Activity
Render every line of text in the records below as a JSON list of strings, one string per line, with blank lines omitted. Leave the pictures out of the answer.

Input for this task
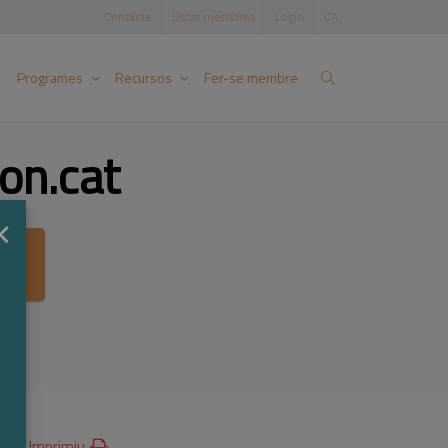
Contacte
Espai membres
Login
CA
Programes
Recursos
Fer-se membre
on.cat
×
ca
Imprimiu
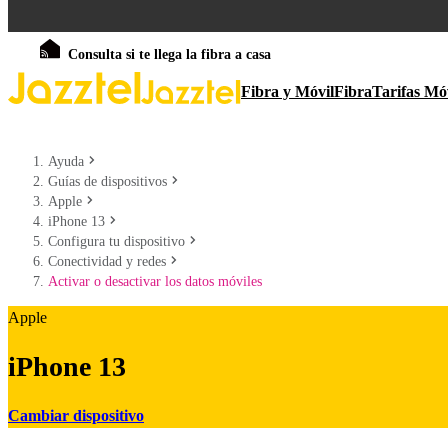
Consulta si te llega la fibra a casa
Fibra y Móvil
Fibra
Tarifas Mó
Ayuda
Guías de dispositivos
Apple
iPhone 13
Configura tu dispositivo
Conectividad y redes
Activar o desactivar los datos móviles
Apple
iPhone 13
Cambiar dispositivo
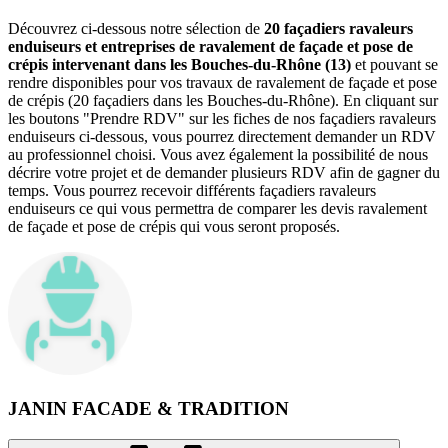
Découvrez ci-dessous notre sélection de
20 façadiers ravaleurs
enduiseurs et entreprises de ravalement de façade et pose de
crépis intervenant dans les Bouches-du-Rhône (13)
et pouvant se
rendre disponibles pour vos travaux de ravalement de façade et pose
de crépis (20 façadiers dans les Bouches-du-Rhône). En cliquant sur
les boutons "Prendre RDV" sur les fiches de nos façadiers ravaleurs
enduiseurs ci-dessous, vous pourrez directement demander un RDV
au professionnel choisi. Vous avez également la possibilité de nous
décrire votre projet et de demander plusieurs RDV afin de gagner du
temps. Vous pourrez recevoir différents façadiers ravaleurs
enduiseurs ce qui vous permettra de comparer les devis ravalement
de façade et pose de crépis qui vous seront proposés.
JANIN FACADE & TRADITION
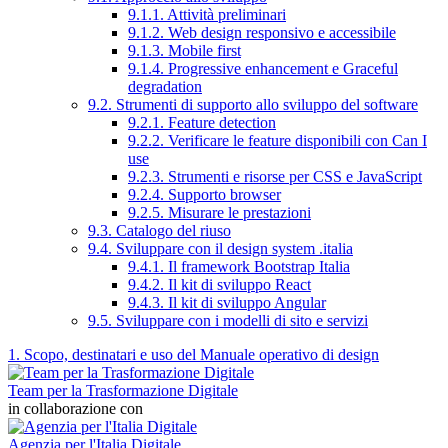
9.1.1. Attività preliminari
9.1.2. Web design responsivo e accessibile
9.1.3. Mobile first
9.1.4. Progressive enhancement e Graceful
degradation
9.2. Strumenti di supporto allo sviluppo del software
9.2.1. Feature detection
9.2.2. Verificare le feature disponibili con Can I
use
9.2.3. Strumenti e risorse per CSS e JavaScript
9.2.4. Supporto browser
9.2.5. Misurare le prestazioni
9.3. Catalogo del riuso
9.4. Sviluppare con il design system .italia
9.4.1. Il framework Bootstrap Italia
9.4.2. Il kit di sviluppo React
9.4.3. Il kit di sviluppo Angular
9.5. Sviluppare con i modelli di sito e servizi
1. Scopo, destinatari e uso del Manuale operativo di design
Team per la Trasformazione Digitale
in collaborazione con
Agenzia per l'Italia Digitale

Problem solution
[
  "Contacte",
  "Espai membres",
  "Login",
  "CA",
  "Programes",
  "Recursos",
  "Fer-se membre",
  "on.cat",
  "×",
  "ca",
  "Imprimiu",
  "Consulta si te llega la fibra a casa",
  "Fibra y Móvil",
  "Fibra",
  "Tarifas Mó",
  "Ayuda",
  "Guías de dispositivos",
  "Apple",
  "iPhone 13",
  "Configura tu dispositivo",
  "Conectividad y redes",
  "Activar o desactivar los datos móviles",
  "Apple",
  "iPhone 13",
  "Cambiar dispositivo",
  "Découvrez ci-dessous notre sélection de",
  "20 façadiers ravaleurs",
  "enduiseurs et entreprises de ravalement de façade et pose de",
  "crépis intervenant dans les Bouches-du-Rhône (13)",
  "et pouvant se",
  "rendre disponibles pour vos travaux de ravalement de façade et pose",
  "de crépis (20 façadiers dans les Bouches-du-Rhône). En cliquant sur",
  "les boutons \"Prendre RDV\" sur les fiches de nos façadiers ravaleurs",
  "enduiseurs ci-dessous, vous pourrez directement demander un RDV",
  "au professionnel choisi. Vous avez également la possibilité de nous",
  "décrire votre projet et de demander plusieurs RDV afin de gagner du",
  "temps. Vous pourrez recevoir différents façadiers ravaleurs",
  "enduiseurs ce qui vous permettra de comparer les devis ravalement",
  "de façade et pose de crépis qui vous seront proposés.",
  "JANIN FACADE & TRADITION",
  "9.1.1. Attività preliminari",
  "9.1.2. Web design responsivo e accessibile",
  "9.1.3. Mobile first",
  "9.1.4. Progressive enhancement e Graceful",
  "degradation",
  "9.2. Strumenti di supporto allo sviluppo del software",
  "9.2.1. Feature detection",
  "9.2.2. Verificare le feature disponibili con Can I",
  "use",
  "9.2.3. Strumenti e risorse per CSS e JavaScript",
  "9.2.4. Supporto browser",
  "9.2.5. Misurare le prestazioni",
  "9.3. Catalogo del riuso",
  "9.4. Sviluppare con il design system .italia",
  "9.4.1. Il framework Bootstrap Italia",
  "9.4.2. Il kit di sviluppo React",
  "9.4.3. Il kit di sviluppo Angular",
  "9.5. Sviluppare con i modelli di sito e servizi",
  "1. Scopo, destinatari e uso del Manuale operativo di design",
  "Team per la Trasformazione Digitale",
  "in collaborazione con",
  "Agenzia per l'Italia Digitale"
]